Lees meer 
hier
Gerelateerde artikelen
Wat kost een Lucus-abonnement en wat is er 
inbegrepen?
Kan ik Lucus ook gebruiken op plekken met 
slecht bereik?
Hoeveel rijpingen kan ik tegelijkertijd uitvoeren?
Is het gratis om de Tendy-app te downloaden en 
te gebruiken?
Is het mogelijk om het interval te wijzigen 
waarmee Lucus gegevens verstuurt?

--

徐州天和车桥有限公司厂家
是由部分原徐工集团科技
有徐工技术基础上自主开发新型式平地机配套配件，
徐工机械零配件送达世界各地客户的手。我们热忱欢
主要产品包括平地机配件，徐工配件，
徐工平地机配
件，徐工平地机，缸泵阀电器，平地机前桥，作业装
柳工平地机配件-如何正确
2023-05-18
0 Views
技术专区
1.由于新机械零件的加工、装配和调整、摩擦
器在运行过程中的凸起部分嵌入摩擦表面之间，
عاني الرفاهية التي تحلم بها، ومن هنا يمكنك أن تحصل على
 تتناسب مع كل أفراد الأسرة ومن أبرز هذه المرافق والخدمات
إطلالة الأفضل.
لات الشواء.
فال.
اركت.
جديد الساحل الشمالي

## About this exercise
Throughout the listing, how many lines contain the string "Lucus"? Give the number on its own.

## Answer to this problem
3